DNA is often called the “building block of life”. It consists of two linear strands wound into a double helix with one of four different “bases” attached to every sugar group along the strands. DNA is an attractive component for use in molecular machines because it can recognize specific base sequences. It self-assembles easily and complex molecular structures can be made from simple double helices. In addition, DNA can change its shape, which further expands the number of nanostructures possible.

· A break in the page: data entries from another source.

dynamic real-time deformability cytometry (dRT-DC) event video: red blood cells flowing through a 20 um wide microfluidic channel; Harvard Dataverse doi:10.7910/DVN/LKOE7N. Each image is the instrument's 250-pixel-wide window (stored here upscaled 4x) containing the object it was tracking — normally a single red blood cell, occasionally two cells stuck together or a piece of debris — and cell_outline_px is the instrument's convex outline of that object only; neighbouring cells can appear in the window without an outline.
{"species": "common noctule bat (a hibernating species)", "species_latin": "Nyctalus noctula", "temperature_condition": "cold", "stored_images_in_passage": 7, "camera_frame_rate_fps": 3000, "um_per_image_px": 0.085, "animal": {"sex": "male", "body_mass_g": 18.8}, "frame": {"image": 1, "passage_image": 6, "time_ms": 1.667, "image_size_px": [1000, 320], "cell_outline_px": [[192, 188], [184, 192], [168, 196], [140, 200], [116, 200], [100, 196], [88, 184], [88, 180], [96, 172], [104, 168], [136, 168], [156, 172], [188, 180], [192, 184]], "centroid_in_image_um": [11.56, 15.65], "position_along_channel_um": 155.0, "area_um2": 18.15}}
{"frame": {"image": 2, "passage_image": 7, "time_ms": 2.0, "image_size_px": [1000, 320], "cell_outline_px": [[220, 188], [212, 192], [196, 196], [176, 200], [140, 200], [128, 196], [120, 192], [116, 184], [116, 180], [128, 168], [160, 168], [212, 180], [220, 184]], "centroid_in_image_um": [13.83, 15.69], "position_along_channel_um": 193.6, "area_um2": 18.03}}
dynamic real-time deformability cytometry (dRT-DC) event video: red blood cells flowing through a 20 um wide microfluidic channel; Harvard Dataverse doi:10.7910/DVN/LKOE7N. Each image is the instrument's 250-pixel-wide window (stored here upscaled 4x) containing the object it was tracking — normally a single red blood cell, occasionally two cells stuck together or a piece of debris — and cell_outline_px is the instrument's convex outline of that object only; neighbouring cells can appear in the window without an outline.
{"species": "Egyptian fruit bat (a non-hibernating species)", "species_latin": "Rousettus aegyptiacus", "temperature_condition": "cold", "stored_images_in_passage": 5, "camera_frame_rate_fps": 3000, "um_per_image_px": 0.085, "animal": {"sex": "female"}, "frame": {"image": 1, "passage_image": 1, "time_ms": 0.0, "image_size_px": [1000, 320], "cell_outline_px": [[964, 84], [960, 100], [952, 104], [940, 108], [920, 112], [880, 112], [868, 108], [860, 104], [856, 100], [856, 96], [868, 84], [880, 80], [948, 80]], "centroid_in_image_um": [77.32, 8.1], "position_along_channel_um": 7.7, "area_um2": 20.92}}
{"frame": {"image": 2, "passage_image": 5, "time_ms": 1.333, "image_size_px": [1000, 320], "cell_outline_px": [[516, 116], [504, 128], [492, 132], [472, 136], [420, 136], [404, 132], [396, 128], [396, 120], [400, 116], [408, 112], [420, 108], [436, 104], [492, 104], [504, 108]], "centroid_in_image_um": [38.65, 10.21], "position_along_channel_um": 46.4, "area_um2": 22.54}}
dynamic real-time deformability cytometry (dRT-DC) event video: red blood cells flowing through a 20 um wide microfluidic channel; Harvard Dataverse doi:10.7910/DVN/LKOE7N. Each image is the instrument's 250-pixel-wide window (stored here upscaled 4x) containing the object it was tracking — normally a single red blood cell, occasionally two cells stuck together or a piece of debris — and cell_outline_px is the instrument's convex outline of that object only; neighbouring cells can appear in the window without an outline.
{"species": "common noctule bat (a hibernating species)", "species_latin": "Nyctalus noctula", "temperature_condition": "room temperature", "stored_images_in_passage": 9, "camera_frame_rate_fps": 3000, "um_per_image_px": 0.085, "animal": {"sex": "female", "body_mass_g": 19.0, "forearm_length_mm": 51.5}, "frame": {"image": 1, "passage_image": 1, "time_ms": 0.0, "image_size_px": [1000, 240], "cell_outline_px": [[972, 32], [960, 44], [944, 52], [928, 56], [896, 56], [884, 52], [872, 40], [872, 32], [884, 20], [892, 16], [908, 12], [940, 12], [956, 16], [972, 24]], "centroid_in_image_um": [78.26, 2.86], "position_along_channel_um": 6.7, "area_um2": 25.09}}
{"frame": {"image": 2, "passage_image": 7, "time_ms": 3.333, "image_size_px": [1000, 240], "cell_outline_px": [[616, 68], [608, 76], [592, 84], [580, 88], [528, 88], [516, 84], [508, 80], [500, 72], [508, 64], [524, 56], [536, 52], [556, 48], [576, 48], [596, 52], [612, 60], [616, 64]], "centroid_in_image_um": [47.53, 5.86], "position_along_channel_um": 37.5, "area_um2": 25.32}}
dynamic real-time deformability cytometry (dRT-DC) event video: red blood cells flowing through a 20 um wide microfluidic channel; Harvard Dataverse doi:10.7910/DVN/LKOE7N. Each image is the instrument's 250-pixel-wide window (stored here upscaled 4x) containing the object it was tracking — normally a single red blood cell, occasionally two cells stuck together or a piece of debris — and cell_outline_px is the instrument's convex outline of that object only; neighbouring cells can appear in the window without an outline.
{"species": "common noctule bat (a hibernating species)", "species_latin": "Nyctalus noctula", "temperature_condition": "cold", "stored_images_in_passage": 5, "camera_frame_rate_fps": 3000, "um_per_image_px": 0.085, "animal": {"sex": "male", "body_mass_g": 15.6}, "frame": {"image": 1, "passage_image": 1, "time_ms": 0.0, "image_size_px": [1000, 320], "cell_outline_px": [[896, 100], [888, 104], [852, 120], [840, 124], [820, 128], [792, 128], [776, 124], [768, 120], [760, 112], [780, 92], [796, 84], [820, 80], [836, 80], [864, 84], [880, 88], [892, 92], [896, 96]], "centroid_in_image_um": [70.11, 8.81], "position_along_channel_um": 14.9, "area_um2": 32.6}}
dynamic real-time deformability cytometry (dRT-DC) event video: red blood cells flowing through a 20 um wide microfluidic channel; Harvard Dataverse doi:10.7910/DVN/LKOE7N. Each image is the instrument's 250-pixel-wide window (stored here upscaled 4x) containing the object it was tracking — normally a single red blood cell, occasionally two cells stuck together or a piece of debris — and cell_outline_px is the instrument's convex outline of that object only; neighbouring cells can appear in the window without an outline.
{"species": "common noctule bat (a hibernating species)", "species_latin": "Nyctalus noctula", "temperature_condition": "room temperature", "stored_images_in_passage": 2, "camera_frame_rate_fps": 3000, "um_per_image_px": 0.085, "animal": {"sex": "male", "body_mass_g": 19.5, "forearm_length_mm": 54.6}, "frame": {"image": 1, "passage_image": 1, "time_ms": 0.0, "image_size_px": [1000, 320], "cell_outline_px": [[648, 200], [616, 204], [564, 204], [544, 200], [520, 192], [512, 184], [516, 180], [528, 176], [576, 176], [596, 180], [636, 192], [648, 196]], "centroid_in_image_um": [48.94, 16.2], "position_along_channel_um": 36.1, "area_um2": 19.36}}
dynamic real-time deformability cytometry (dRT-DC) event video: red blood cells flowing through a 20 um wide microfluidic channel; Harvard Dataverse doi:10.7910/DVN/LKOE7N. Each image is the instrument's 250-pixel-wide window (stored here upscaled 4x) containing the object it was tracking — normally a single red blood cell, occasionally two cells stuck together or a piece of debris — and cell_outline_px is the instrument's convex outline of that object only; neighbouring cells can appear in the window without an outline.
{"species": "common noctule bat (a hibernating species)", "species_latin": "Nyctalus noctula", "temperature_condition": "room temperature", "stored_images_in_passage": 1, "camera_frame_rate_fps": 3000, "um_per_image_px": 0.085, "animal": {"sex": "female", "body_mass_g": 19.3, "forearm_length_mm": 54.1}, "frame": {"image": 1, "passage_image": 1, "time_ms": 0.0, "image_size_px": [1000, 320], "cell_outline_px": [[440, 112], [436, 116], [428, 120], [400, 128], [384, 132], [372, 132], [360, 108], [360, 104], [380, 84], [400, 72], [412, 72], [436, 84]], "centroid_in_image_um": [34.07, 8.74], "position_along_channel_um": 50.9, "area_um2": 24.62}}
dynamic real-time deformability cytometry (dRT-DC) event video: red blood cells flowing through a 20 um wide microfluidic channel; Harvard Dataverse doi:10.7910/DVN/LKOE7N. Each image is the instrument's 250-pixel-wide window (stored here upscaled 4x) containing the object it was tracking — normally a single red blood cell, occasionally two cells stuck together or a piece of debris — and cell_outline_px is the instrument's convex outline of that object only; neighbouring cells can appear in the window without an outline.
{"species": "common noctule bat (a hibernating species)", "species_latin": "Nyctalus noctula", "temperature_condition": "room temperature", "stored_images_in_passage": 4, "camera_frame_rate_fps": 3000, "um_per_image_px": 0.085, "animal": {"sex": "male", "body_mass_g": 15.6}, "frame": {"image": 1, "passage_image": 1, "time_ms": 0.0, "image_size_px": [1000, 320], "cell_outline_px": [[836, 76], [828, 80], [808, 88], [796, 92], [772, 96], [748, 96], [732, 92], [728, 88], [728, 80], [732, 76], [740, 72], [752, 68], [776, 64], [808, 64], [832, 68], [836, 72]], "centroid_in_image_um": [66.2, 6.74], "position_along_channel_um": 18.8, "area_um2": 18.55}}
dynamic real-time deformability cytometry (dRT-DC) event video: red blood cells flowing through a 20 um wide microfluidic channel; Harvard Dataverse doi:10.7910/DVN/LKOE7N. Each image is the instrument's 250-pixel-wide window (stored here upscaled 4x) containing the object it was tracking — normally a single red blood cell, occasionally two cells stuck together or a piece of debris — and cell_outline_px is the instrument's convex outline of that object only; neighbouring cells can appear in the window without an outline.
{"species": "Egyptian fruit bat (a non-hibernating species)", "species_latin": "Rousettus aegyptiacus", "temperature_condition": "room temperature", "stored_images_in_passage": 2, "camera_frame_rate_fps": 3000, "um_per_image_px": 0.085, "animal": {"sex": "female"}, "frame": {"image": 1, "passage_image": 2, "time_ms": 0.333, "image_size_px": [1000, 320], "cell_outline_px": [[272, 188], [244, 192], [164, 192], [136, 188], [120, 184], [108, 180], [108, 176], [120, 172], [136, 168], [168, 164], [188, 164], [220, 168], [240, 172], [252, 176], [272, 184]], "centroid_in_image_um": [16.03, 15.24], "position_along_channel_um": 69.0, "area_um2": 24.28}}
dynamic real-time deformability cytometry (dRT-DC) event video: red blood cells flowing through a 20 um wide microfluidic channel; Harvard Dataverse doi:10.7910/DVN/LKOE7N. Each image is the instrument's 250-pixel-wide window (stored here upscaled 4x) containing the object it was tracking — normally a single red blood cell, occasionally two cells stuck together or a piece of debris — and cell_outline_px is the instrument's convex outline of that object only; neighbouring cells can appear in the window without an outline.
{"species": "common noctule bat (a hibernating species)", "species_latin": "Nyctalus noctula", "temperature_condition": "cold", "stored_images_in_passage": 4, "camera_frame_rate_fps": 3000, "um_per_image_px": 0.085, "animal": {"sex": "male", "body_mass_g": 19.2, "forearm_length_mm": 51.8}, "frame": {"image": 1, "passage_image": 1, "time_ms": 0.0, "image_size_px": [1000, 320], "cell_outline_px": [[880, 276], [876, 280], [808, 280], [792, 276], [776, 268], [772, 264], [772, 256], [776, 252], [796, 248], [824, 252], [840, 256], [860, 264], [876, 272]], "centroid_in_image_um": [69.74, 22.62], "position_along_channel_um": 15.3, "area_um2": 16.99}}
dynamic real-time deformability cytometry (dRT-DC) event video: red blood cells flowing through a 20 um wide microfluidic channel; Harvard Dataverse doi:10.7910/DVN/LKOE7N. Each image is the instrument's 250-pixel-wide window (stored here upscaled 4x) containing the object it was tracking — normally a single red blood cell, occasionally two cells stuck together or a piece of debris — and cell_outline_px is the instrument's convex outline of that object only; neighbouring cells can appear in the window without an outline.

Alberti and Mergny used an unusual “quadruplex” DNA structure, which contains four strands with twenty-one bases, folded in a special way. The structure is made to unfold by adding a fuel DNA strand, creating a “duplex” structure that resembles the more conventional double helix. To re-fold the duplex, the researchers add an “anti-fuel”, which combines with the fuel to form a waste product. The folding-unfolding cycle takes only a few seconds and fluorescence resonance energy-transfer spectroscopy shows that the expansion and contraction occurs over a distance of 5 to 6 nanometres.

The device oscillates between two well-defined states and can be compared to the movement of a piston in a cylinder, the researchers say. “This new type of extension-contraction movement ties in well with work by other groups who observe rotation and scissor-like opening and closing,” Mergny told PhysicsWeb. “From a nanotechnology point of view, it is possible to finely control the structure by the addition of strands with specific sequences.”

The sequence of bases along the chain chosen by the researchers is important biologically and the team now hopes to look at other sequences that exhibit the same type of movement. “We would also like to know if quadruplexes are able to form inside a human cell,” Mergny added.